王楚容主仆二人站在不遠處,看着發生的一切,香庭掩口笑,又道,“少君侯是不會喜歡她的。”
“玉珏碎了。”王楚容望着時彧落寞的背影,喃喃道,“表兄一定很傷心。”
“那女公子快去安慰安慰少君侯吧,之前女君送來的葡萄酒還有些,要不要婢子去拿?”
主屋內一片寂靜,只有偶爾翻書簡的聲音。
扶桑看着紋絲未動的食案,無聲地嘆了口氣,默默端走了。
流光在一旁,幾番欲言又止。
時彧目光未離開書簡,“說。”
“少主公。”流光頓了頓,“其實白玉珏的事,不怪少夫人,是我早上忘了收,夾在衣裳裏,一并給她抱了去。

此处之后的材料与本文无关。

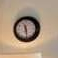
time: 11:28
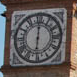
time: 6:00
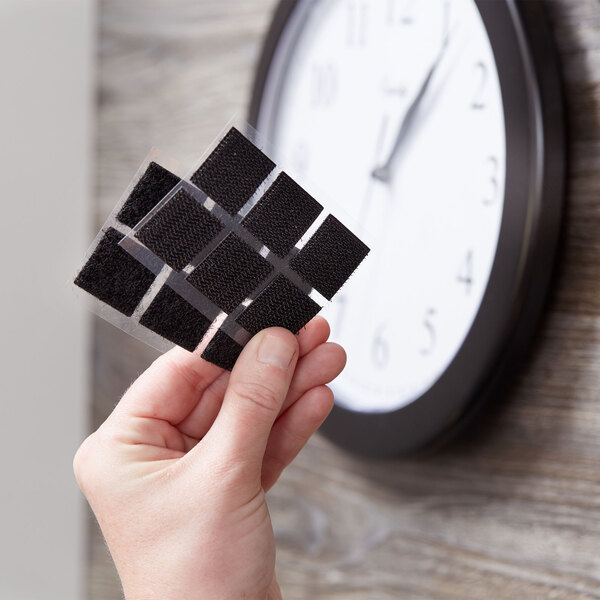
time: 1:06
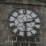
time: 2:29
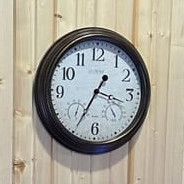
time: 3:34
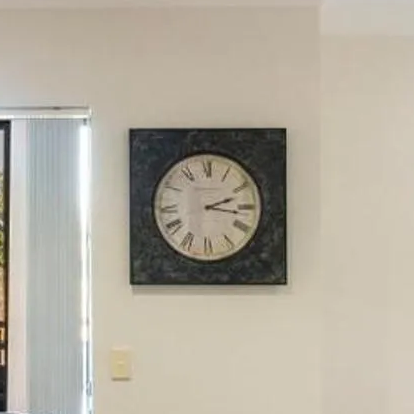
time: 2:16
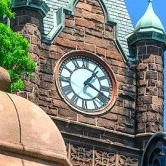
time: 1:18
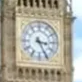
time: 3:25
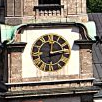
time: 12:13
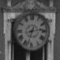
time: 2:33
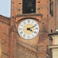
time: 4:11
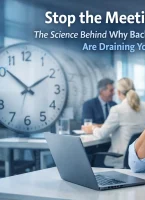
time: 1:51
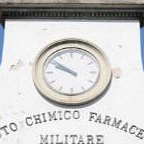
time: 9:51
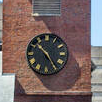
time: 10:24
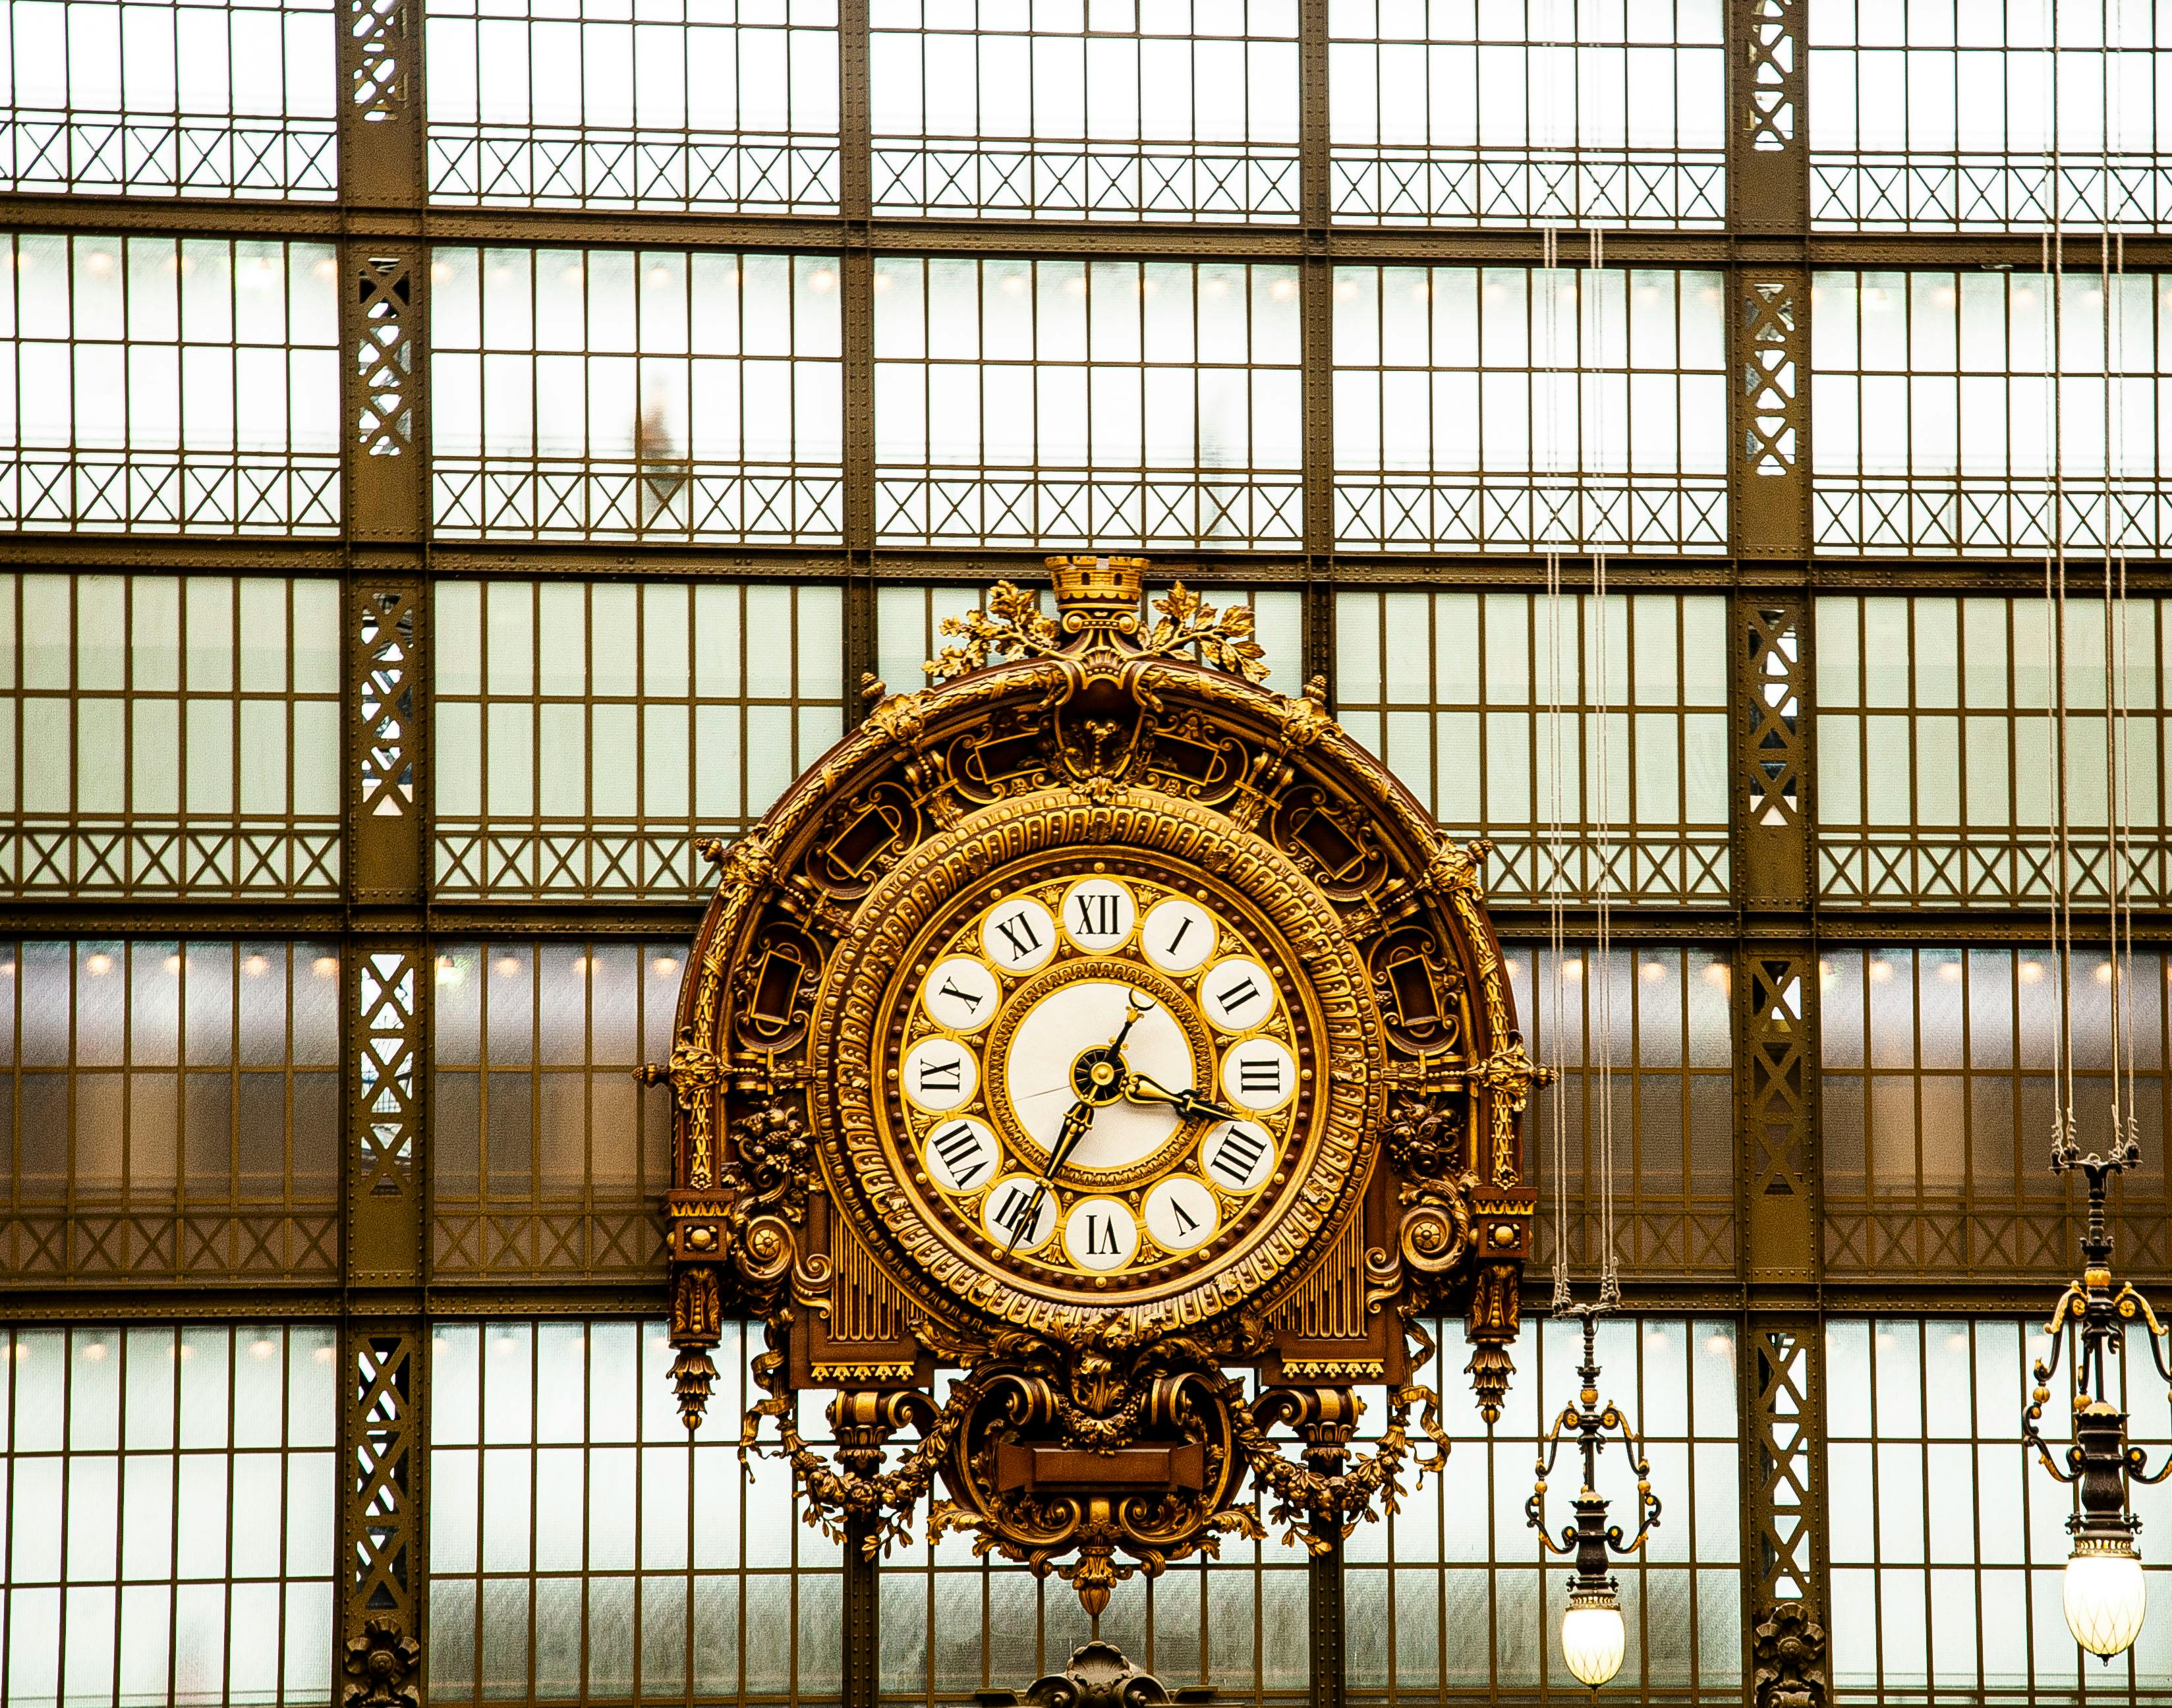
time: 3:34
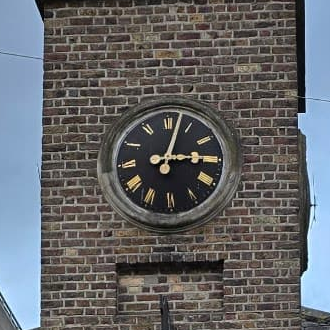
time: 3:02
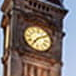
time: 7:09
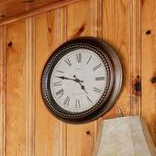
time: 4:47
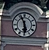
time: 5:55
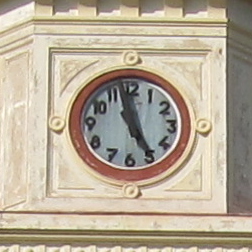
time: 4:57
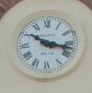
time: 10:16
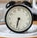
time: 6:32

”
時彧鼻子裏“嗯”了一聲。
“是真的!”流光焦急上前一步,絲毫沒注意到自己的身子,将九枝連盞燈的光影擋去了大半,“我若有半句...”
時彧皺眉,“走開點,擋光。”
“哦,是。”流光來到書案前,雙膝一屈,跪了下來,悶聲道,“少主公要罰,就罰我吧,別怪少夫人了。”
時彧放下書簡,平聲道:“天意使然,我誰都不怪。”
主子越是這麽說,流光心裏越難過起來,自責道:“平日裏您和扶桑,總叫我做事細致些,我也不聽,如今釀成大禍...您想事情的時候總愛摩挲那枚玉珏,現在可好,連最後一個念想也沒了,我...”
“你現在是要我反過來安慰你麽?”
流光連忙搖頭。
“說到底也不過是件死物而已,是我執念太深了,借此機會,放下也好。”
時彧垂着眼睑,聲音裏聽不出情緒。
“反正...反正我就是覺得,少主公您向來與其他女子,至少保持五尺距離,少夫人是少有的,能,能接近您的女子,總不能因為我...”
“流光。”他張口打斷,“讓我一個人待會兒。”
“是。”流光垂頭喪氣從地上起來,一步三回頭地出了門。
周遭又重新安靜了下來,窗外樹梢偶爾有蟬鳴叫幾聲。
時彧摸向空空如也的腰間,輕嘆了口氣。
“阿父,皇帝昏庸,荒淫無度,登基數年仍視朝政如兒戲,經常無故罷朝,今日竟還想讓我住在宮裏,好替他批閱奏章,您為這樣的人征戰四方,最後連命都搭上了,真的值得嗎?”
自然沒有人會回答他。
就這樣呆坐了大半個時辰,再想捧起竹簡看的時候,發覺燈已經滅了幾盞,屋內昏暗得看不清字了。
他撐膝起身,剛來到門前,聽到門外對話。
“女公子請留步。”是扶桑的聲音。
“我只是想看看表兄,确認他沒事我就走。”
一個蠻橫的聲音橫插了進來,“你不過是一個小小侍從,敢攔我們女公子?還不趕緊進去通報你們主子?”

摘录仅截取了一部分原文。